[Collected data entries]
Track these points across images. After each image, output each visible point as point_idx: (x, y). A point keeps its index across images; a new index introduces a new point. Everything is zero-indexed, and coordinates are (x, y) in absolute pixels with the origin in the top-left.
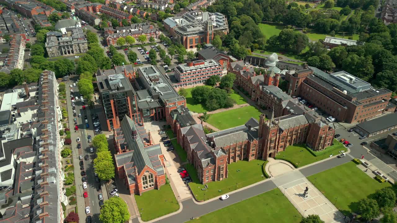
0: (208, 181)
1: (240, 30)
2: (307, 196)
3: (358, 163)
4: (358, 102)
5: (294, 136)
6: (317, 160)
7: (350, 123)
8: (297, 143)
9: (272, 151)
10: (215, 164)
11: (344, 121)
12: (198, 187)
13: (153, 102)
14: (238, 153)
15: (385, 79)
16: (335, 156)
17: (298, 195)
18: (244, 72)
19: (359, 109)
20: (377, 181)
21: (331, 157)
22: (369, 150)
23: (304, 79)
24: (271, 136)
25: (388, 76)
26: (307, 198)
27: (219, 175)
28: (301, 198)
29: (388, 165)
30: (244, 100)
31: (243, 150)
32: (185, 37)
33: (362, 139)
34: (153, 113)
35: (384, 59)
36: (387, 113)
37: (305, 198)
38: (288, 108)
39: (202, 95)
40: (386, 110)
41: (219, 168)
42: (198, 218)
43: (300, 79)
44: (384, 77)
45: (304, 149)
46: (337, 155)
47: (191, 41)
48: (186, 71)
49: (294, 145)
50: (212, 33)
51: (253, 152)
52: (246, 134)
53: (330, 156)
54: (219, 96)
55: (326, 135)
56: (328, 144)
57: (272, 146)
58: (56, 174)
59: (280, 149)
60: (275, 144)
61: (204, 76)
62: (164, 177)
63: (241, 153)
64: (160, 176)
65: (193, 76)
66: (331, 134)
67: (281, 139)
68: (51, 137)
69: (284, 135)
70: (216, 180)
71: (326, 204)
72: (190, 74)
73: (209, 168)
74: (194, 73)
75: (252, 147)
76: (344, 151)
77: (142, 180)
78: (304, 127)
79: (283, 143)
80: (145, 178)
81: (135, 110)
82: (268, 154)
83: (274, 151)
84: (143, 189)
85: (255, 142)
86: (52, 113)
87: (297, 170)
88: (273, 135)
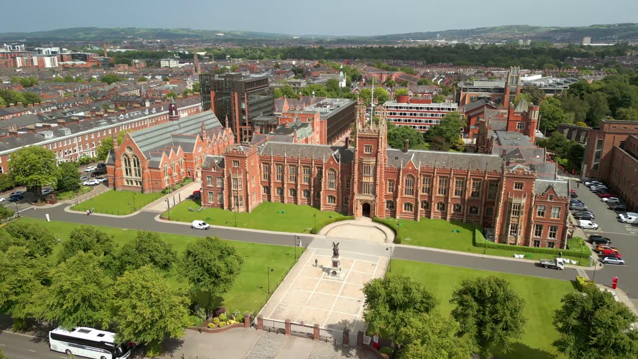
0: (213, 204)
2: (334, 273)
10: (224, 167)
14: (303, 184)
16: (532, 261)
23: (624, 138)
24: (361, 153)
28: (323, 276)
31: (312, 179)
41: (230, 179)
45: (468, 232)
51: (330, 188)
53: (516, 256)
55: (531, 205)
56: (550, 243)
57: (366, 181)
58: (64, 135)
59: (405, 213)
60: (375, 179)
61: (422, 124)
62: (159, 177)
63: (310, 186)
64: (152, 170)
65: (399, 120)
66: (553, 211)
67: (404, 181)
68: (122, 117)
69: (410, 172)
70: (226, 207)
71: (359, 301)
72: (394, 114)
73: (213, 171)
74: (401, 114)
75: (327, 175)
76: (574, 262)
77: (123, 163)
78: (484, 177)
79: (411, 196)
80: (127, 161)
81: (244, 120)
82: (359, 202)
83: (372, 199)
84: (126, 183)
85: (332, 162)
86: (162, 109)
87: (394, 245)
88: (367, 153)
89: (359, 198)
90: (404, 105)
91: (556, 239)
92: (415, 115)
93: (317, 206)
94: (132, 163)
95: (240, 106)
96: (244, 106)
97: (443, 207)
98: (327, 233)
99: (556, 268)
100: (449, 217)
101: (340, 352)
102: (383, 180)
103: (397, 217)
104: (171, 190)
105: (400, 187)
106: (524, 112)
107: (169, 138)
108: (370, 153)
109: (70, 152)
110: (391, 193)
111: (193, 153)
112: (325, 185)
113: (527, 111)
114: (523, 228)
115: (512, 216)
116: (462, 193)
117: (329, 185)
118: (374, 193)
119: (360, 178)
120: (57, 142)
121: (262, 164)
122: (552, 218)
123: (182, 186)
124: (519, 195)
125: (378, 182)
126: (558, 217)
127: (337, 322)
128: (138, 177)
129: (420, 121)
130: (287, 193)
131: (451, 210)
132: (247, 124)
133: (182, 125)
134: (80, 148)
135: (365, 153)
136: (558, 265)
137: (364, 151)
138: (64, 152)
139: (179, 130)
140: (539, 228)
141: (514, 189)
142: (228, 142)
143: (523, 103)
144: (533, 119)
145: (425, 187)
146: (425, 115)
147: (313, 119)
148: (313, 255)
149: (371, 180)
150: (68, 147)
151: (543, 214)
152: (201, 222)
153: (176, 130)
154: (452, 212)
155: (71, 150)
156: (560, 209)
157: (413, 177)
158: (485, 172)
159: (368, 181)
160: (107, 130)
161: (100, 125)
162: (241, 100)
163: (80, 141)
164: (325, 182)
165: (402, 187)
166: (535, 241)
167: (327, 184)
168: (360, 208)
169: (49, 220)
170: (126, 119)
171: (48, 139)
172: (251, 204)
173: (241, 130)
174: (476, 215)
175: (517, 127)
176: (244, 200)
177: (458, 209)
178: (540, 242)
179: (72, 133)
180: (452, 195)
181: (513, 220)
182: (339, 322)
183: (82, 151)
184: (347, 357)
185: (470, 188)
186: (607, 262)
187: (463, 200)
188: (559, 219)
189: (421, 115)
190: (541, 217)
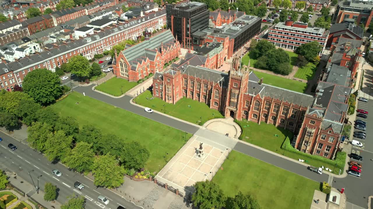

**Work task**
Copy out every row above word for word, and omit the pictures from your copy.

**Answer to this task**
Track these points across images. After each image, output each visible point as point_idx: (x, y). A point keeps its index across images; a new index introduces a new point. Everything is zero-indexed, and coordinates are (x, y) in absolute pixels with the origin in the top-left.
0: (208, 181)
1: (240, 30)
2: (307, 196)
3: (358, 163)
4: (358, 102)
5: (294, 136)
6: (317, 160)
7: (350, 123)
8: (297, 143)
9: (272, 151)
10: (215, 164)
11: (344, 121)
12: (198, 187)
13: (153, 102)
14: (238, 153)
15: (385, 79)
16: (335, 156)
17: (298, 195)
18: (244, 72)
19: (359, 109)
20: (377, 181)
21: (331, 157)
22: (369, 150)
23: (304, 79)
24: (271, 136)
25: (388, 76)
26: (307, 198)
27: (219, 175)
28: (301, 198)
29: (388, 165)
30: (244, 100)
31: (243, 150)
32: (185, 37)
33: (362, 139)
34: (153, 113)
35: (384, 59)
36: (387, 113)
37: (305, 198)
38: (288, 108)
39: (202, 95)
40: (386, 110)
41: (219, 168)
42: (198, 218)
43: (300, 79)
44: (384, 77)
45: (304, 149)
46: (337, 155)
47: (191, 41)
48: (186, 71)
49: (294, 145)
50: (212, 33)
51: (253, 152)
52: (246, 134)
53: (330, 156)
54: (219, 96)
55: (326, 135)
56: (328, 144)
57: (272, 146)
58: (56, 174)
59: (280, 149)
60: (275, 144)
61: (204, 76)
62: (164, 177)
63: (241, 153)
64: (160, 176)
65: (193, 76)
66: (331, 134)
67: (281, 139)
68: (51, 137)
69: (284, 135)
70: (216, 180)
71: (326, 204)
72: (190, 74)
73: (209, 168)
74: (194, 73)
75: (252, 147)
76: (344, 151)
77: (142, 180)
78: (304, 127)
79: (283, 143)
80: (145, 178)
81: (135, 110)
82: (268, 154)
83: (274, 151)
84: (143, 189)
85: (255, 142)
86: (52, 113)
87: (297, 170)
88: (273, 135)
0: (213, 204)
2: (334, 273)
10: (224, 167)
14: (303, 184)
16: (532, 261)
23: (624, 138)
24: (361, 153)
28: (323, 276)
31: (312, 179)
41: (230, 179)
45: (468, 232)
51: (330, 188)
53: (516, 256)
55: (531, 205)
56: (550, 243)
57: (366, 181)
58: (64, 135)
59: (405, 213)
60: (375, 179)
61: (422, 124)
62: (159, 177)
63: (310, 186)
64: (152, 170)
65: (399, 120)
66: (553, 211)
67: (404, 181)
68: (122, 117)
69: (410, 172)
70: (226, 207)
71: (359, 301)
72: (394, 114)
73: (213, 171)
74: (401, 114)
75: (327, 175)
76: (574, 262)
77: (123, 163)
78: (484, 177)
79: (411, 196)
80: (127, 161)
81: (244, 120)
82: (359, 202)
83: (372, 199)
84: (126, 183)
85: (332, 162)
86: (162, 109)
87: (394, 245)
88: (367, 153)
89: (359, 198)
90: (404, 105)
91: (556, 239)
92: (415, 115)
93: (317, 206)
94: (132, 163)
95: (240, 106)
96: (244, 106)
97: (443, 207)
98: (327, 233)
99: (556, 268)
100: (449, 217)
101: (340, 352)
102: (383, 180)
103: (397, 217)
104: (171, 190)
105: (400, 187)
106: (524, 112)
107: (169, 138)
108: (370, 153)
109: (70, 152)
110: (391, 193)
111: (193, 153)
112: (325, 185)
113: (527, 111)
114: (523, 228)
115: (512, 216)
116: (462, 193)
117: (329, 185)
118: (374, 193)
119: (360, 178)
120: (57, 142)
121: (262, 164)
122: (552, 218)
123: (182, 186)
124: (519, 195)
125: (378, 182)
126: (558, 217)
127: (337, 322)
128: (138, 177)
129: (420, 121)
130: (287, 193)
131: (451, 210)
132: (247, 124)
133: (182, 125)
134: (80, 148)
135: (365, 153)
136: (558, 265)
137: (364, 151)
138: (64, 152)
139: (179, 130)
140: (539, 228)
141: (514, 189)
142: (228, 142)
143: (523, 103)
144: (533, 119)
145: (425, 187)
146: (425, 115)
147: (313, 119)
148: (313, 255)
149: (371, 180)
150: (68, 147)
151: (543, 214)
152: (201, 222)
153: (176, 130)
154: (452, 212)
155: (71, 150)
156: (560, 209)
157: (413, 177)
158: (485, 172)
159: (368, 181)
160: (107, 130)
161: (100, 125)
162: (241, 100)
163: (80, 141)
164: (325, 182)
165: (402, 187)
166: (535, 241)
167: (327, 184)
168: (360, 208)
169: (49, 220)
170: (126, 119)
171: (48, 139)
172: (251, 204)
173: (241, 130)
174: (476, 215)
175: (517, 127)
176: (244, 200)
177: (458, 209)
178: (540, 242)
179: (72, 133)
180: (452, 195)
181: (513, 220)
182: (339, 322)
183: (82, 151)
184: (347, 357)
185: (470, 188)
186: (607, 262)
187: (463, 200)
188: (559, 219)
189: (421, 115)
190: (541, 217)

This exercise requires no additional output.